Hamfist asked again: ‘Are we fucked, miss? If we are, what can we do about it? Put it this way, miss, I’m not going into the hands of the crowd in front or the crowd behind. No chance, miss.’

Abigail Jones thought of all the women in the SIS, those who did power-walking up and down the corridors, jogged in the midday break, were shagged by line managers and desk chiefs to get up the ladder faster, contributed at seminars and think-tanks, and wanted responsibility. They would sweat for it and spread their legs to be given it. She hadn’t sought it and it had landed in her lap. ‘Where are you, girls, when you’re needed to share the load?’ More important: where was Badger? Prime importance: where was the chopper?

‘Nearly fucked, but still a little slack to wind in.’

She listened for the Black Hawk, but didn’t hear it. She knew it was coming, was airborne and had the co-ordinates. She knew also that the crew would have flown special forces, done difficult stuff, was experienced in extraction, but it had not, yet, showed.

‘Minimal slack, but a bit. You meant that, Hamfist, about not going into a cage?’

She didn’t know where he was, how far forward. Didn’t know how far he had to come. The Iranians, described by her guys as IRGC, were in a cordon line and coming through. They were some four hundred yards from her, her Boys and the two Pajeros. They had good firepower – her team couldn’t match the hardware – and came steadily towards the single man in the olive green, with the officer’s flashes, who tracked Badger.

Of Badger, there was neither sight nor sound. She had powerful binoculars, and the Boys did. They also had trained eyes for watching ground and the subtle changes movement made. Abigail had not seen him. Neither had Shagger, Corky, Hamfist nor Harding, who had the best eyes of them all. It was as though he had disappeared, burrowed into the ground and gone.

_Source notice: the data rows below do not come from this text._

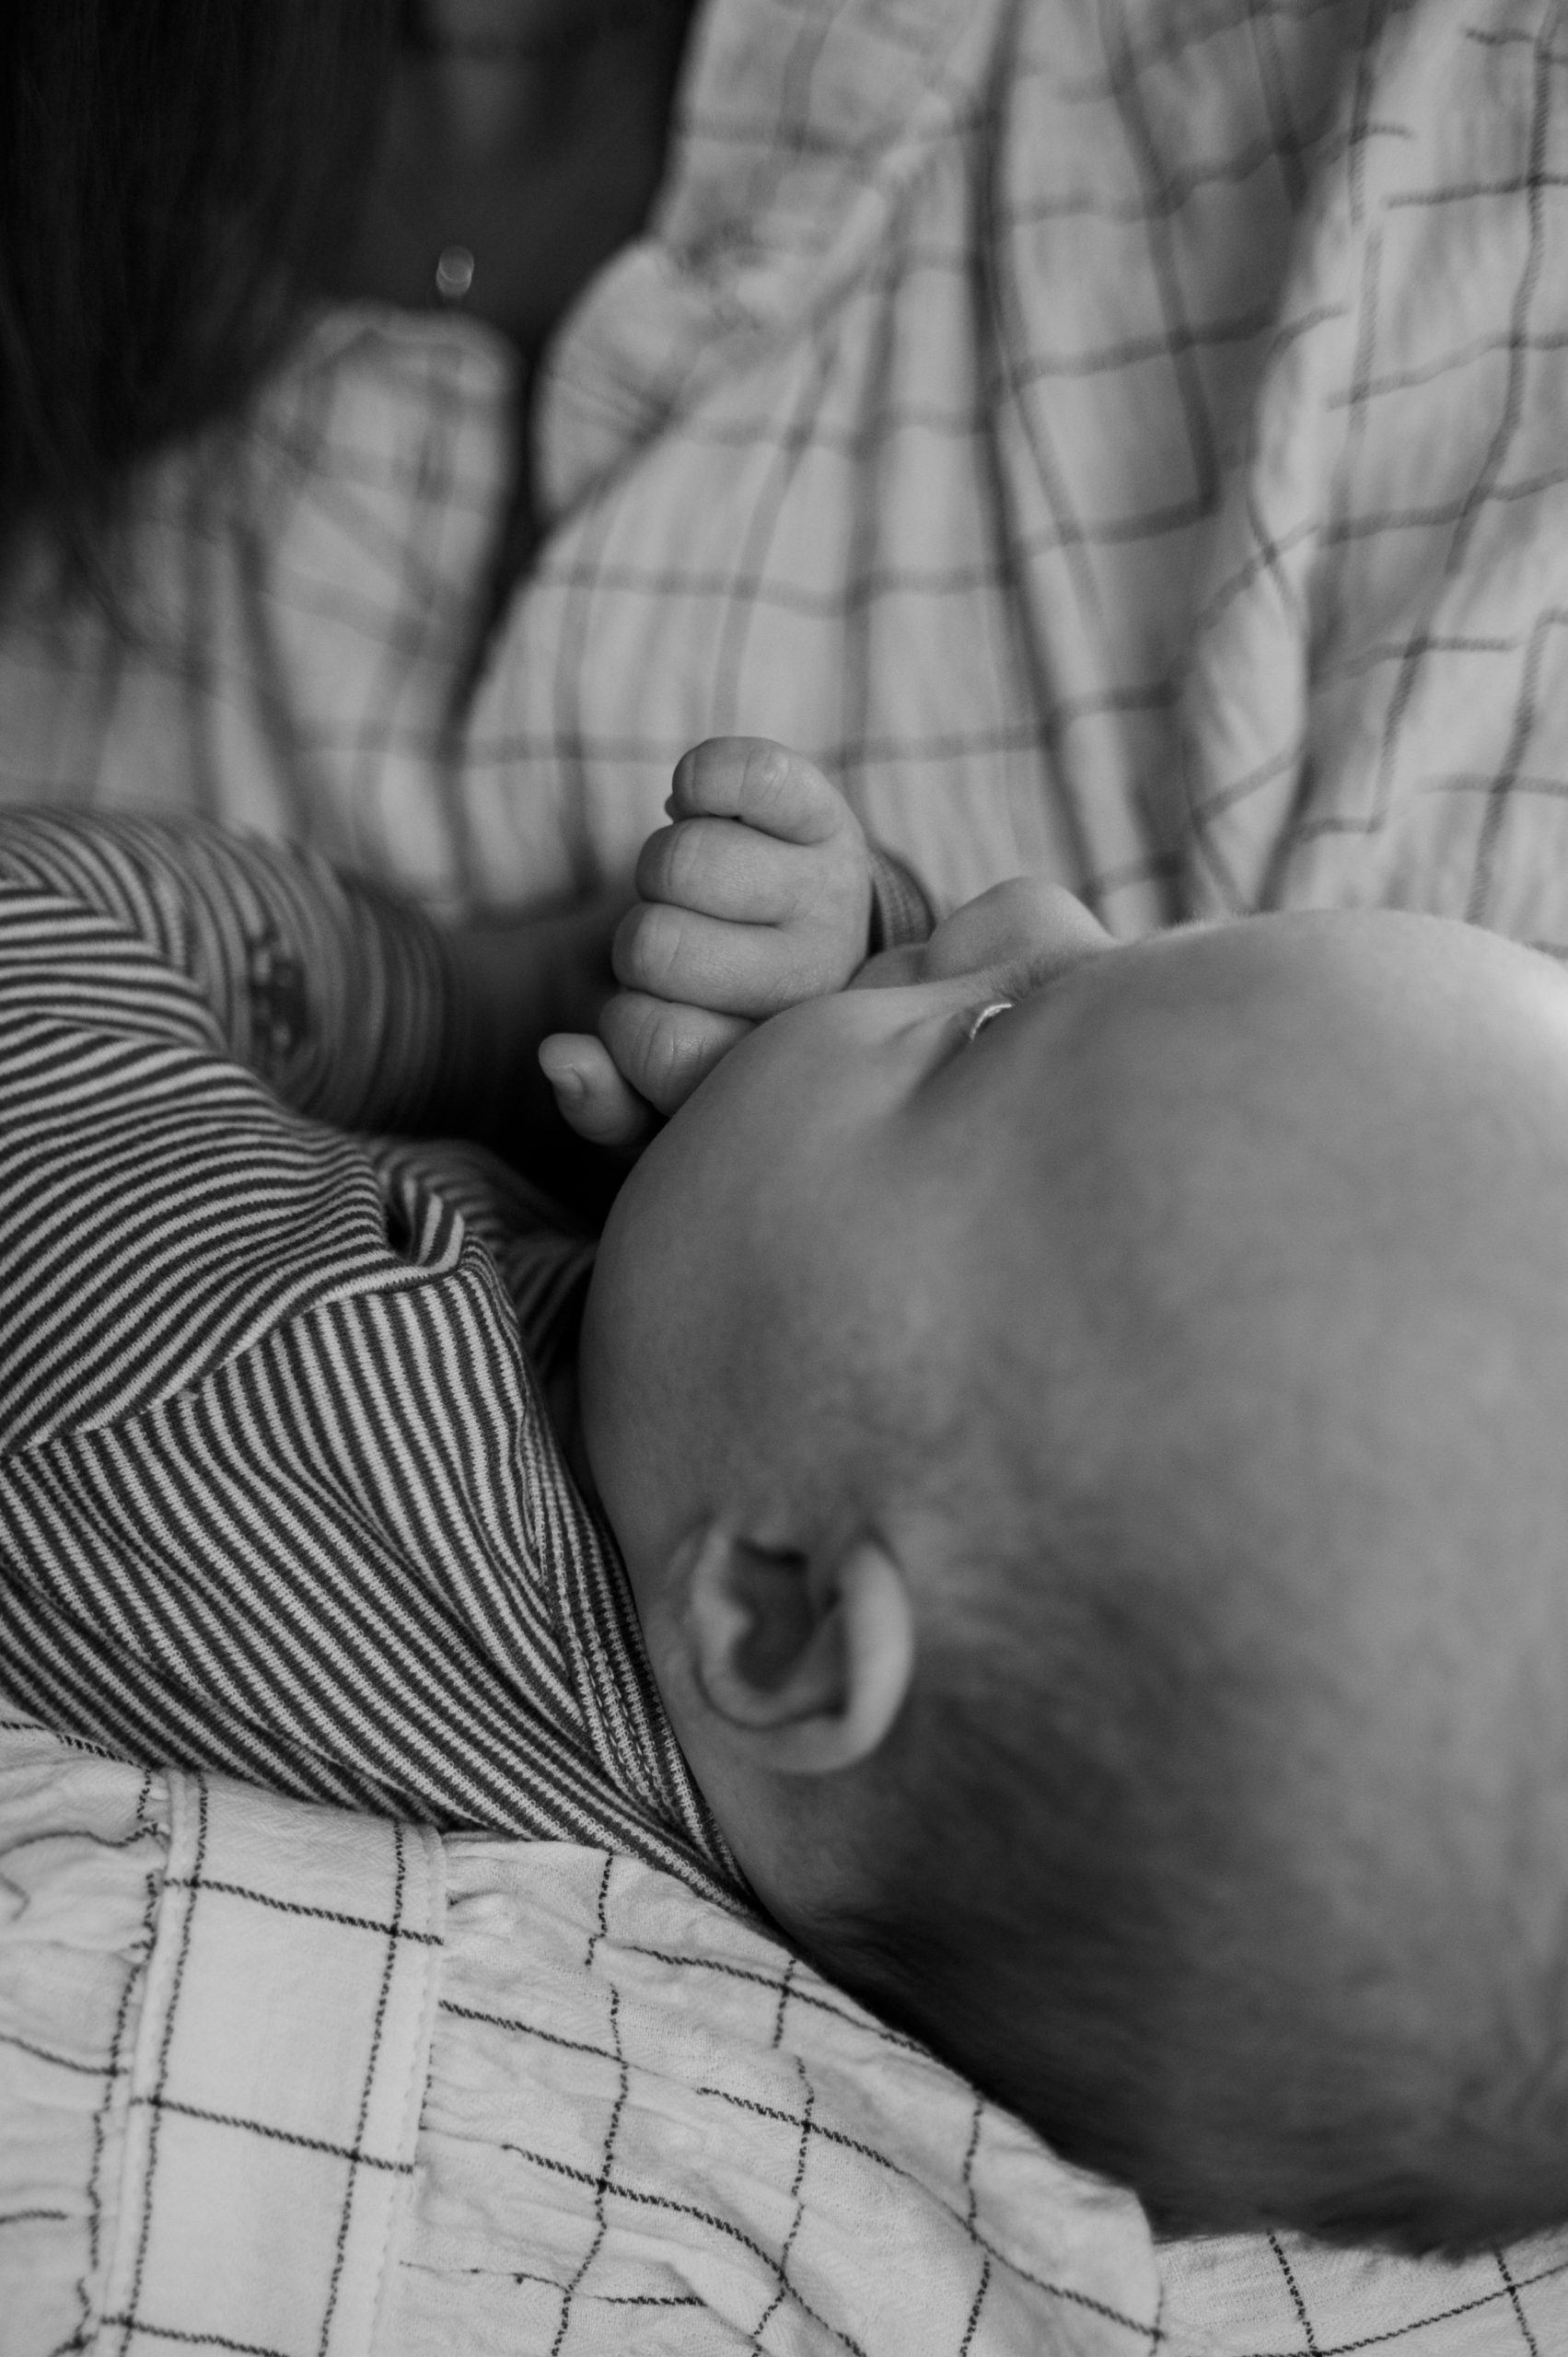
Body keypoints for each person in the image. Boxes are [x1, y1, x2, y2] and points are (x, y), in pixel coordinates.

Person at [6, 738, 1568, 2260]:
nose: (1022, 903)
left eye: (989, 1029)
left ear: (777, 1614)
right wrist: (810, 1046)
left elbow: (39, 940)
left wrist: (473, 999)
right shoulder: (852, 1867)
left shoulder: (279, 1381)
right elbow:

The cordon line came to the officer. She couldn’t know what was said but saw the little cameo played out: authority gone, rank lost, humiliation on show. He was spoken to – the line had stopped – and his head didn’t lift. He might have mumbled an answer. A more senior officer’s hand thrashed across his face, and there would have been a drawn pistol in it. Her lenses showed the grey, or white, flashes of teeth falling, then the blood drops. He was hit again, was on his knees and kicked. How would it have been in her own crowd? If she failed to bring Badger home, and Foxy, if they were paraded on state television – dead or alive – and if a government had to squirm out apologies, how would it be? Not kicked, not losing teeth, not pistol-whipped, but out on her neck, erased from memory. She’d be – to those who knew – a cult figure of ridicule and hate. Perhaps better to be kicked.